(Data records)
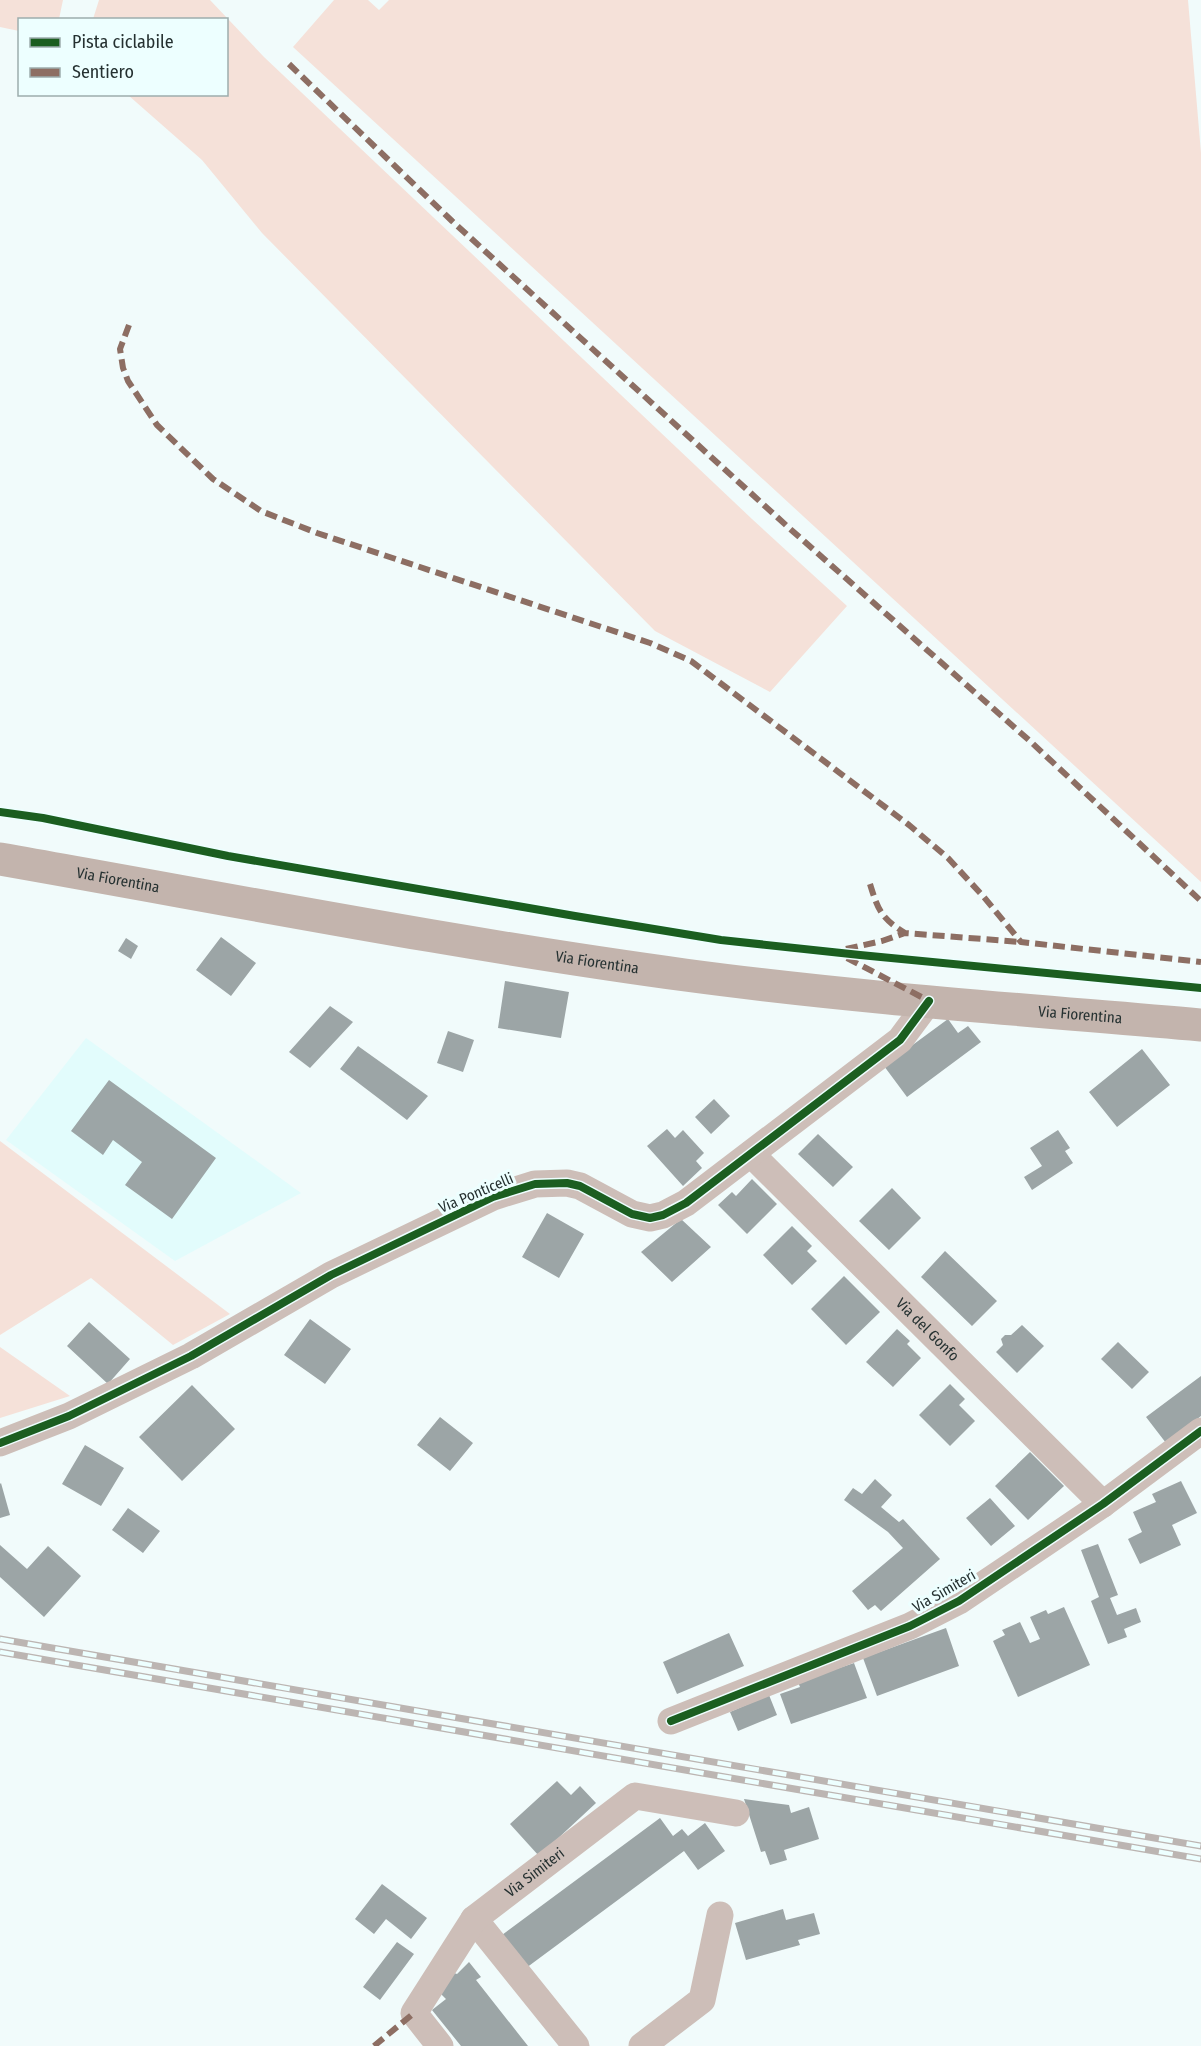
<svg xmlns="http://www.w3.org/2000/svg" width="1201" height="2046" viewBox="0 0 1201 2046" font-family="'Fira Sans Condensed',sans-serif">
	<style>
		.built { fill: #e2fcfc }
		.green { fill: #f5e1d9 }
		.building { fill: #9ca5a6 }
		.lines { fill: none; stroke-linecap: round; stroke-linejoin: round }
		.minor { stroke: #cdbeb8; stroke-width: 27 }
		.major { stroke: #c3b4ad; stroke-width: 33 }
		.rail-casing { stroke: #bcb5b2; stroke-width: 7 }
		.rail { stroke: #edffff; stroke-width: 4.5; stroke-dasharray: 14; stroke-linecap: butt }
		.quiet { stroke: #8d6e63; stroke-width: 6; stroke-dasharray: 12 6; stroke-linecap: butt }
		.cycleway-casing { stroke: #edffff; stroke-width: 11 }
		.cycleway { stroke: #1b5e20; stroke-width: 8 }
		.labels { text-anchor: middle; stroke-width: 6; stroke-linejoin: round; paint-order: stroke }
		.street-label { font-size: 15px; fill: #253131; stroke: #edffff }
	</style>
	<rect width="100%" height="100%" fill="#f1fbfb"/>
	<path class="built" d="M86,1038l215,155 -126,68 -169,-121z"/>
	<path class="green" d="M0,0h63l-4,19 -39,1 -1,11 -19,-4z
		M99,0h111l54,57 488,462 95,87 -77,86 -115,-61 -393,-398 -60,-73 -74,-65 98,-1v-74l-133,-1z
		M334,0h34l11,10 10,-10h799l13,153v729l-908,-835z
		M0,1141l230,173 -57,31 -82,-67 -91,57z
		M0,1347l70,49 -70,22z"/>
	<path class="building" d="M221,937l35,26 -25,33 -35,-26z
		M126,938l12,8 -7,13 -13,-8z
		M505,981l64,11 -8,46 -63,-10z
		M330,1006l23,16 -43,46 -21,-16z
		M948,1019l10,14 10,-7 13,16 -74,55 -23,-31z
		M448,1031l26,9 -11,32 -26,-9z
		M358,1046l70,50 -21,24 -67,-51z
		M1142,1049l28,36 -53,42 -28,-35z
		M109,1080l107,78 -44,61 -47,-34 17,-23 -29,-22 -10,15 -32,-24z
		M714,1099l16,17 -19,18 -16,-17z
		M667,1129l8,9 8,-8 21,23 -8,8 6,7 -19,18 -36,-40z
		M1058,1130l12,18 -5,3 8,12 -41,27 -8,-13 18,-11 -12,-18z
		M818,1134l35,33 -20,20 -35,-33z
		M752,1179l25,25 -30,30 -29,-29 14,-13 4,4z
		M892,1188l29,30 -32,32 -30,-29z
		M547,1213l37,21 -25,44 -37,-21z
		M681,1219l30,28 -39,35 -31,-30z
		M792,1226l20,20 -5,5 10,10 -25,24 -29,-30z
		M945,1251l52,50 -25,25 -51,-49z
		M844,1276l36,36 -34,33 -35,-36z
		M310,1319l41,30 -26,35 -41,-29z
		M89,1322l41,37 -22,25 -41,-38z
		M1022,1325l22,21 -27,27 -21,-21 7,-7 -2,-6 4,-4h6z
		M897,1329l13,12 -3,3 14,14 -28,29 -27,-25z
		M1118,1342l31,30 -17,17 -31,-30z
		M1201,1376v40l-35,27 -20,-26z
		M950,1384l15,15 -6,6 16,16 -25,25 -31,-31z
		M192,1385l43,44 -53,52 -43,-44z
		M440,1417l33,26 -23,28 -33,-26z
		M85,1445l39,23 -23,38 -39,-22z
		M1030,1452l34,34 -36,34 -33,-34z
		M875,1479l17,16 -11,12 18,15 4,-3 37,40 -59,52 -6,-6 -7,5 -16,-19 51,-43 -15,-16 -44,-32 9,-12 9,6z
		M1181,1481l16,32 -25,12 9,20 -41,19 -12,-25 14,-7 -9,-20 23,-10 -4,-8z
		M1,1483l9,32 -10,3v-34z
		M990,1498l25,28 -24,20 -25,-28z
		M128,1508l32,23 -17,22 -31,-23z
		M1098,1544l20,51 -8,3 7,17 19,-7 5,14 -17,7 3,8 -19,7 -17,-43 8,-4 -18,-47z
		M0,1545l27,24 21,-23 33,30 -37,41 -44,-40z
		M1064,1607l26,58 -72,32 -25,-56 12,-6 -3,-5 18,-8 10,21 10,-4 -10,-22 16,-7 2,4z
		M946,1628l13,38 -82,30 -14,-38z
		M729,1633l15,33 -67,28 -14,-32z
		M854,1663l13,35 -76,26 -11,-30 20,-7 -2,-5z
		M769,1695l8,20 -39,16 -8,-19z
		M557,1781l14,14 9,-9 16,17 -57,53 -29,-32z
		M744,1799l45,6 2,8 18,-6 10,32 -35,11 3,10 -17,5 -5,-14 -4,1z
		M660,1818l13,18 9,-7 6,7 17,-13 20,28 -27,19 -14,-19 -162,120 -24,-33z
		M382,1884l45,34 -16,21 -25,-20 -12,15 -19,-15z
		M783,1909l3,11 28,-7 6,21 -22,6 2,5 -54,15 -11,-37z
		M397,1942l17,12 -34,46 -17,-13z
		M469,1962l12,15 -5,3 52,66h-67l-29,-36 14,-11 -5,-5 13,-21 3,1z"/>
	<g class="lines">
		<g class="minor">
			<path id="s1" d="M751,1154l352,350"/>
			<path d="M0,1443l69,-27 122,-60 140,-81 162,-78 42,-13 32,-1 13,3 52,28 18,4 13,-3 23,-12 214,-163 29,-39"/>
			<path d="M671,1721l239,-95 49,-25 144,-97 98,-73"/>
			<path d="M474,1919l102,127"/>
			<path id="s2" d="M440,2046l-26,-33 60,-94 161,-123 101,17"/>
			<path d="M642,2046l60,-46 18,-85"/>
		</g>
		<path class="major" id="s3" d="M0,859c228,40 456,85 685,116 171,23 344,35 516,50"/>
		<defs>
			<path id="rail" d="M0,1639l1201,207
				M0,1652l1201,207"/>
		</defs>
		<use href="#rail" class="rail-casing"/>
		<use href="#rail" class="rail"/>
		<path class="quiet" d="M289,64l163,157 336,306 243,215 170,159
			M129,325l-9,24 3,19 5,13 29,44 56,54 48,32 56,22 333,110 41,18 218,164 39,33 35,38 38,46 180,20
			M870,884c8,26 11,34 35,49l116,9
			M846,949l36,-8 23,-8
			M847,958l82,43
			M374,2046l40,-33"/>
		<defs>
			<path id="cycleway" d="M0,812l43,6 185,38 347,60 146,24 139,15 341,33
				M0,1443l69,-27 122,-60 140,-81 162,-78 42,-13 32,-1 13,3 52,28 18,4 13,-3 23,-12 214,-163 29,-39
				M671,1721l239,-95 49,-25 144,-97 98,-73"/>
		</defs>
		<use href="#cycleway" class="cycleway-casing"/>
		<use href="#cycleway" class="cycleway"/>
	</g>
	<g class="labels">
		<g class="street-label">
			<text dy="5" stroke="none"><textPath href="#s3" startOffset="120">Via Fiorentina</textPath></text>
			<text dy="5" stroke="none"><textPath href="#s3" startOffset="606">Via Fiorentina</textPath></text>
			<text dy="5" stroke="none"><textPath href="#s3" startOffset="1092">Via Fiorentina</textPath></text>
			<text transform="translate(476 1193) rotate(-23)" y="5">Via Ponticelli</text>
			<text dy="5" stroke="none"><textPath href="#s1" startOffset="249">Via del Gonfo</textPath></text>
			<text transform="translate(944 1591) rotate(-30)" y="5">Via Simiteri</text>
			<text dy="5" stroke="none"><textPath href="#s2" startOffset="230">Via Simiteri</textPath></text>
		</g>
	</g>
	<rect x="18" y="18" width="210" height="78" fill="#edffff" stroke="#9dadad" stroke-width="1.5"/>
	<rect x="30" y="38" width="30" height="9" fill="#1b5e20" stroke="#9dadad" stroke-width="1.5"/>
	<text x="72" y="48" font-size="18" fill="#253131">Pista ciclabile</text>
	<rect x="30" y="68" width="30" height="9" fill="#8d6e63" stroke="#9dadad" stroke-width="1.5"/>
	<text x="72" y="78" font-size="18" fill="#253131">Sentiero</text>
</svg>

→ **Activity**:
Word for word, restate the lines above from the line containing "15px; fill: #253131;" through the line containing "M1142,1049l28,36 -53,42 -28,-35z", with both included and nothing else.

→ **Response**:
		.street-label { font-size: 15px; fill: #253131; stroke: #edffff }
	</style>
	<rect width="100%" height="100%" fill="#f1fbfb"/>
	<path class="built" d="M86,1038l215,155 -126,68 -169,-121z"/>
	<path class="green" d="M0,0h63l-4,19 -39,1 -1,11 -19,-4z
		M99,0h111l54,57 488,462 95,87 -77,86 -115,-61 -393,-398 -60,-73 -74,-65 98,-1v-74l-133,-1z
		M334,0h34l11,10 10,-10h799l13,153v729l-908,-835z
		M0,1141l230,173 -57,31 -82,-67 -91,57z
		M0,1347l70,49 -70,22z"/>
	<path class="building" d="M221,937l35,26 -25,33 -35,-26z
		M126,938l12,8 -7,13 -13,-8z
		M505,981l64,11 -8,46 -63,-10z
		M330,1006l23,16 -43,46 -21,-16z
		M948,1019l10,14 10,-7 13,16 -74,55 -23,-31z
		M448,1031l26,9 -11,32 -26,-9z
		M358,1046l70,50 -21,24 -67,-51z
		M1142,1049l28,36 -53,42 -28,-35z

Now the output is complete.